Invariant planes and the classification

We have now shown how Möbius transformations are mapped to $3\times3$ matrices $A$ in $SO(2,1)$. The classification of Möbius transformations is determined by the properties of these $3\times3$ matrices.

First, we must show that each such matrix $A$ has an eigenvector $\mathbf{n}$ with eigenvalue 1. Since it is a $3\times3$ matrix, it will have three eigenvalues, counting multiplicity. Suppose $\lambda$ is an eigenvalue (possibly complex), and let $\mathbf{x}$ be an eigenvector for $\lambda$. Then $A\mathbf{x}= \lambda\mathbf{x}$. Since $A^T JA=J$, we have $J\mathbf{x}=A^TJA\mathbf{x}=\lambda\,A^TJ\mathbf{x}$. Then $J\mathbf{x}$ is an eigenvector of $A^T$ with eigenvalue $1/\lambda$. Since $A$ and $A^T$ have the same eigenvalues, we conclude that $1/\lambda$ is also an eigenvalue of $A$. Thus, if $\lambda\neq 1$, then the third eigenvalue must be 1, in order for the determinant of $A$ (which is always equal to the product of all the eigenvalues) to be 1. This proves $A$ has an eigenvalue equal to 1.
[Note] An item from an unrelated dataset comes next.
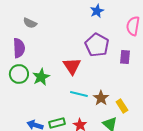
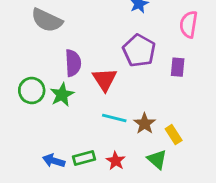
gray semicircle: (30, 23) -> (47, 20), size x1.6
purple semicircle: (19, 48) -> (73, 63), moved

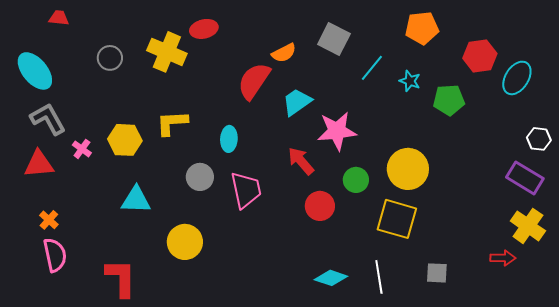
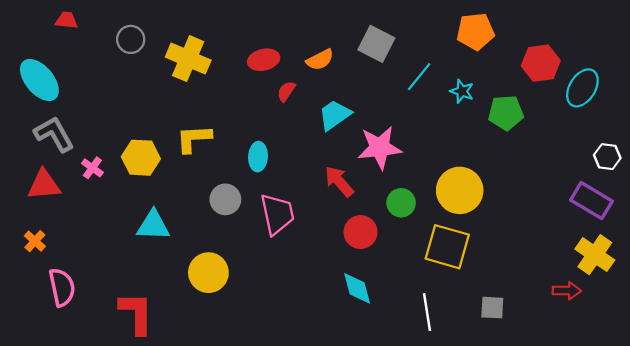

Also, if $A$ has more than one independent eigenvector with eigenvalue 1, then it must be the identity matrix. Then for non-identity matrices $A$, let $\mathbf{n}$ be a unit eigenvector with eigenvalue 1, i.e. such that $A\mathbf{n}=\mathbf{n}$. All the planes $\{\mathbf{n}^T J \mathbf{x}=c\}$ are invariant under $A$, since

$$\mathbf{n}^T J A\mathbf{x}= \mathbf{n}^T (A^T)^{-1} J \mathbf{x}= (A^{-1}\mathbf{n})^T J\mathbf{x} =\mathbf{n}^T J\mathbf{x}.$$

This is a family of parallel planes all invariant under $A$. Then we say that $A$ is elliptic, parabolic or hyperbolic if and only if the corresponding cross-sections of the standard right circular cone are ellipses, parabolas, or hyperbolas, respectively. It's really that simple. However, there is quite a bit of checking involved in the statements in this section.